(Dataset excerpts)
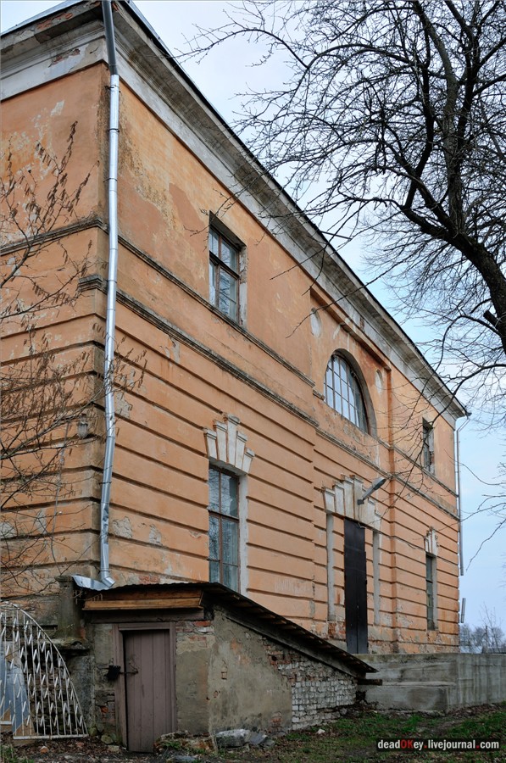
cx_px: 253
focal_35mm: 36
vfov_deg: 53.2
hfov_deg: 36.8
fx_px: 762
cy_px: 382
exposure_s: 1/400
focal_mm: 24
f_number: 6.3
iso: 160
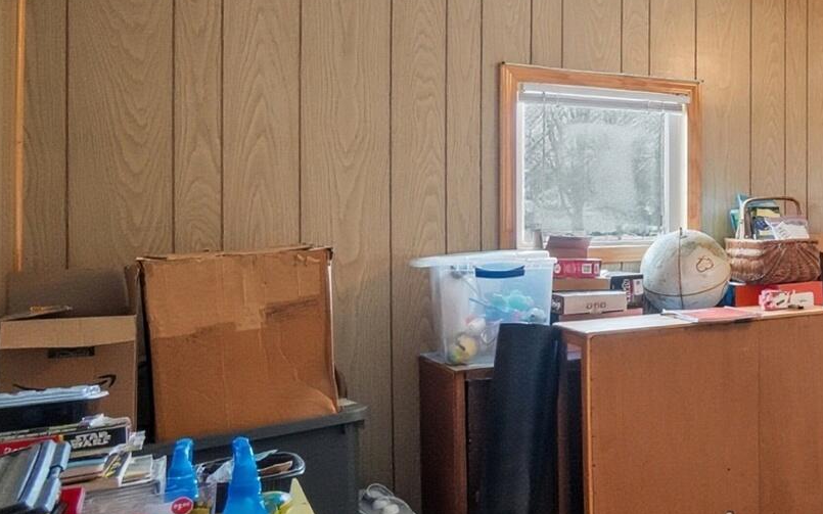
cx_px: 985
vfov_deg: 33.5
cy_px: 226
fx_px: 852
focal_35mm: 38
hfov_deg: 38.4
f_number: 4
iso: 100
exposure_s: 1/80
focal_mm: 10
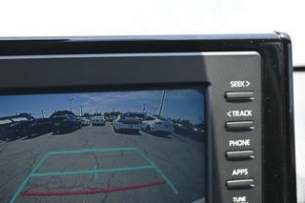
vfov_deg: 18.6
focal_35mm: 72
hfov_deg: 27.6
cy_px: 186
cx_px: 67
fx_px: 610
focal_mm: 24
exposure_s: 1/200
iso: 400
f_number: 4.2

### Work instructions
The reply should hold every record, unchanged, and no pictures.

### Written answer
cx_px: 253
focal_35mm: 36
vfov_deg: 53.2
hfov_deg: 36.8
fx_px: 762
cy_px: 382
exposure_s: 1/400
focal_mm: 24
f_number: 6.3
iso: 160
cx_px: 985
vfov_deg: 33.5
cy_px: 226
fx_px: 852
focal_35mm: 38
hfov_deg: 38.4
f_number: 4
iso: 100
exposure_s: 1/80
focal_mm: 10
vfov_deg: 18.6
focal_35mm: 72
hfov_deg: 27.6
cy_px: 186
cx_px: 67
fx_px: 610
focal_mm: 24
exposure_s: 1/200
iso: 400
f_number: 4.2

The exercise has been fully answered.